There is also the Joint Olympic Operators group, which works out how to share network infrastructure and backhaul.

MEG does what committees do: it makes sure that the operators don’t step on each others’ toes, that they have a common idea of demand and planning, and that they co-operate in secret simulation exercises for testing the response to extreme events.

MEG also handles the tedious job of satisfying contractual confidentiality requirements by giving bland answers to journalists.

“All the UK’s network operators have been working hard to get as much capacity into and around the Olympic venues as possible,” says chairman Stuart Newstead.

“We expect unprecedented levels of demand over the 17 days of the Games, and we’ve seen unprecedented levels of investment and co-operation by the industry to meet this demand.”

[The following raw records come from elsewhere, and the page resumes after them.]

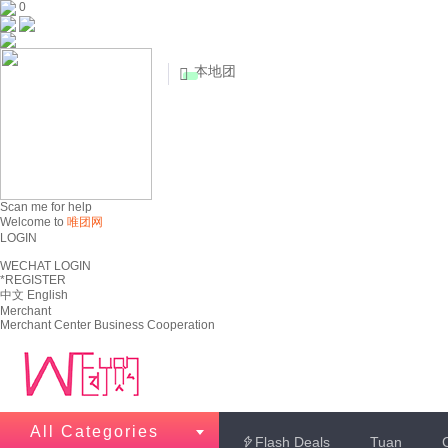
0
本地团


Scan me for help
Welcome to
唯团网
LOGIN
WECHAT LOGIN
*REGISTER
中文
English
Merchant
Merchant Center
Business Cooperation
All Categories
Flash Deals
Tuan

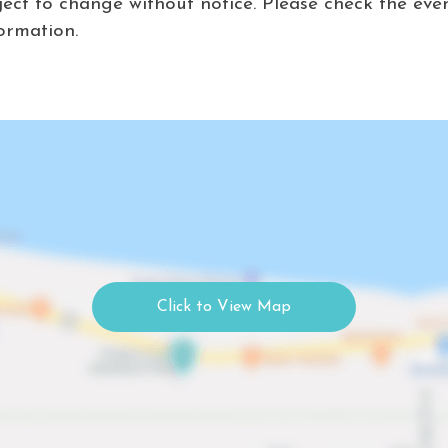
ject to change without notice. Please check the eve
ormation.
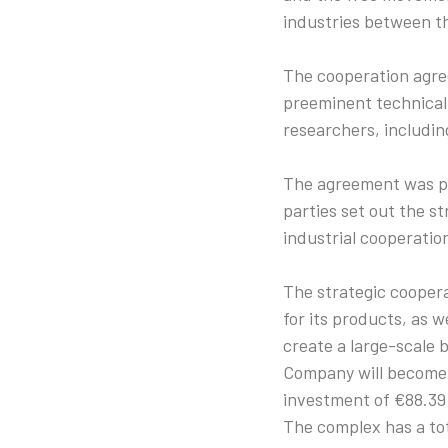
industries between t
The cooperation agree
preeminent technical 
researchers, including
The agreement was pr
parties set out the s
industrial cooperatio
The strategic coopera
for its products, as w
create a large-scale
Company will become 
investment of €88.39 
The complex has a tot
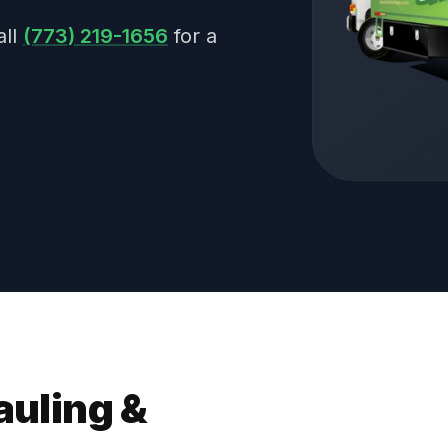
all
(773) 219-1656
for a
auling &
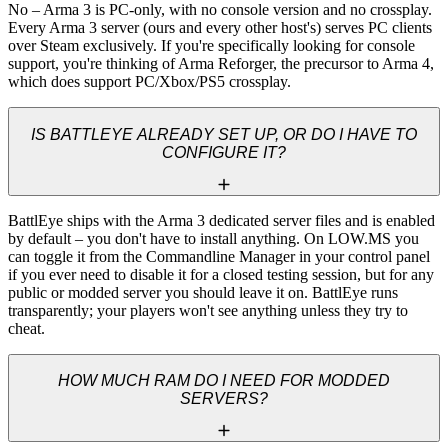
No – Arma 3 is PC-only, with no console version and no crossplay. 
Every Arma 3 server (ours and every other host's) serves PC clients 
over Steam exclusively. If you're specifically looking for console 
support, you're thinking of Arma Reforger, the precursor to Arma 4, 
which does support PC/Xbox/PS5 crossplay.
IS BATTLEYE ALREADY SET UP, OR DO I HAVE TO
CONFIGURE IT?
BattlEye ships with the Arma 3 dedicated server files and is enabled 
by default – you don't have to install anything. On LOW.MS you 
can toggle it from the Commandline Manager in your control panel 
if you ever need to disable it for a closed testing session, but for any 
public or modded server you should leave it on. BattlEye runs 
transparently; your players won't see anything unless they try to 
cheat.
HOW MUCH RAM DO I NEED FOR MODDED
SERVERS?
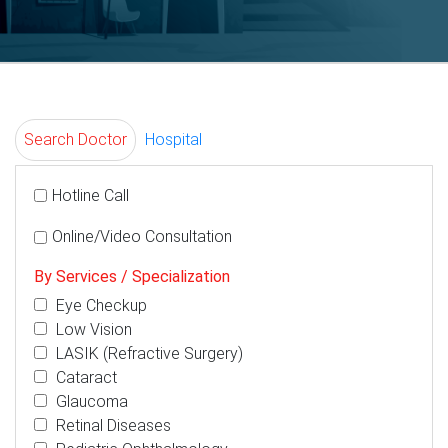
Search Doctor
Hospital
Hotline Call
Online/Video Consultation
By Services / Specialization
Eye Checkup
Low Vision
LASIK (Refractive Surgery)
Cataract
Glaucoma
Retinal Diseases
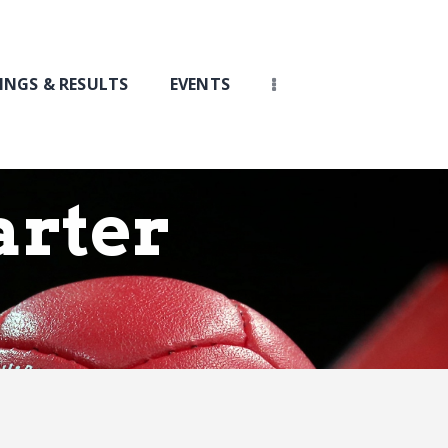
INGS & RESULTS
EVENTS
arter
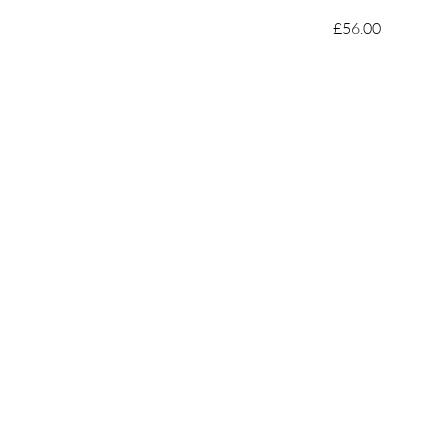
£56.00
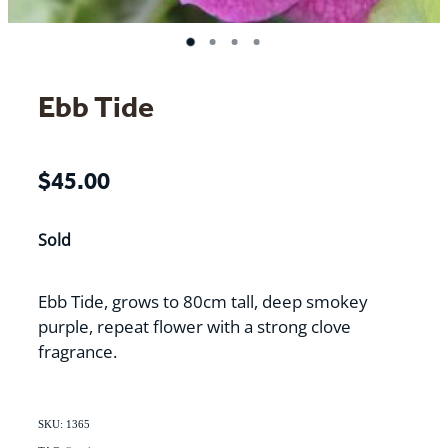
Ebb Tide
$45.00
Sold
Ebb Tide, grows to 80cm tall, deep smokey
purple, repeat flower with a strong clove
fragrance.
SKU: 1365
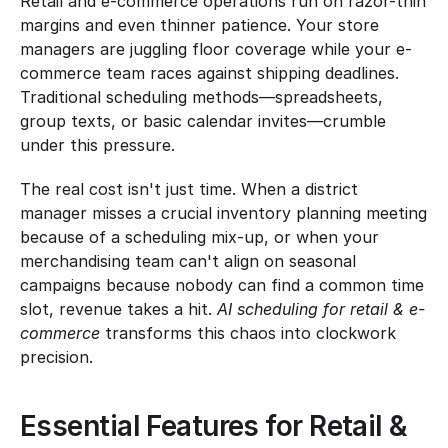
Retail and e-commerce operations run on razor-thin 
margins and even thinner patience. Your store 
managers are juggling floor coverage while your e-
commerce team races against shipping deadlines. 
Traditional scheduling methods—spreadsheets, 
group texts, or basic calendar invites—crumble 
under this pressure.
The real cost isn't just time. When a district 
manager misses a crucial inventory planning meeting 
because of a scheduling mix-up, or when your 
merchandising team can't align on seasonal 
campaigns because nobody can find a common time 
slot, revenue takes a hit. 
AI scheduling for retail & e-
commerce
 transforms this chaos into clockwork 
precision.
Essential Features for Retail & 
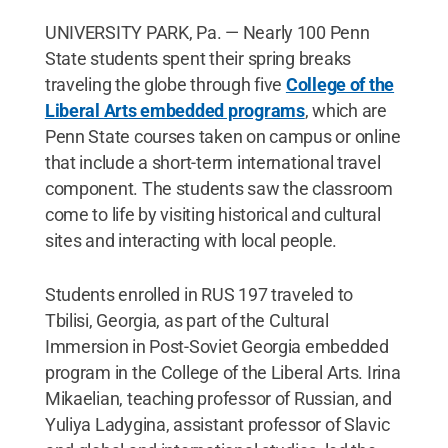
UNIVERSITY PARK, Pa. — Nearly 100 Penn
State students spent their spring breaks
traveling the globe through five
College of the
Liberal Arts embedded programs
, which are
Penn State courses taken on campus or online
that include a short-term international travel
component. The students saw the classroom
come to life by visiting historical and cultural
sites and interacting with local people.
Students enrolled in RUS 197 traveled to
Tbilisi, Georgia, as part of the Cultural
Immersion in Post-Soviet Georgia embedded
program in the College of the Liberal Arts. Irina
Mikaelian, teaching professor of Russian, and
Yuliya Ladygina, assistant professor of Slavic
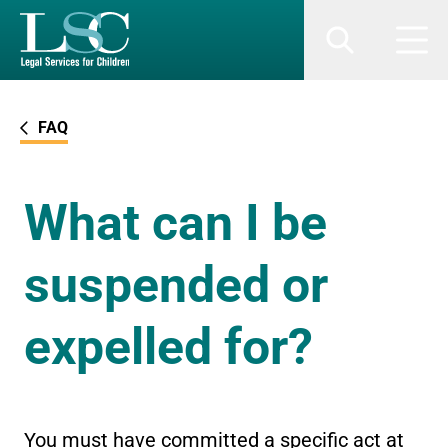
SKIP TO MAIN CONTENT
Search
Men
FAQ
What can I be
suspended or
expelled for?
You must have committed a specific act at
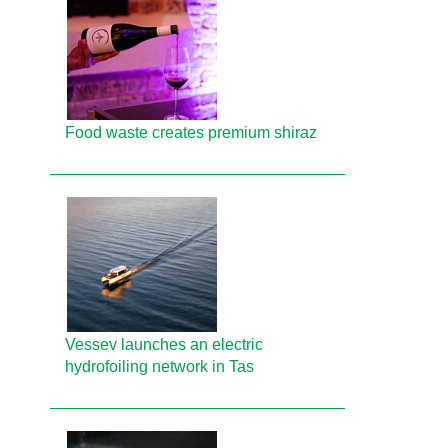
Food waste creates premium shiraz
Vessev launches an electric
hydrofoiling network in Tas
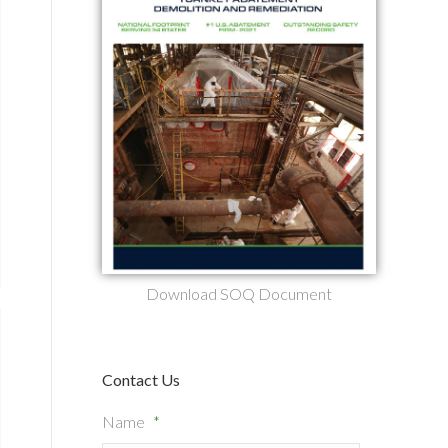
Download SOQ Document
Contact Us
Name
*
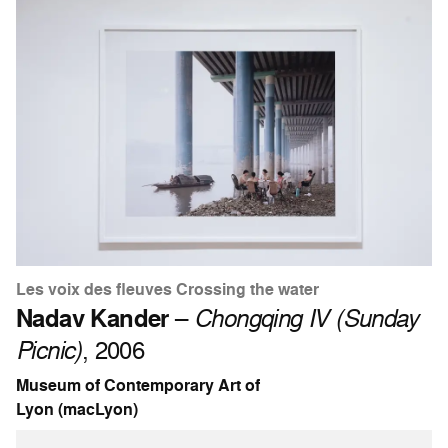
Les voix des fleuves Crossing the water
Nadav Kander
–
Chongqing IV (Sunday
Picnic)
, 2006
Museum of Contemporary Art of
Lyon (macLyon)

IEEE boffin: 'It's a perfect storm for mobile data – they have to try to plan when they really have no idea'

We turn instead to William Webb, IEEE Fellow for leadership in the deployment of third-generation mobile and wireless LAN technology, and also CTO at Cambridge-based wireless boffinshack Neul.

He thinks the 2012 Olympics is a “perfect storm" for mobile data.

“It’s a real unknown, because they have to try to plan when they really have no idea. On the cellular side, it’s all a bit finger in the air,” he says.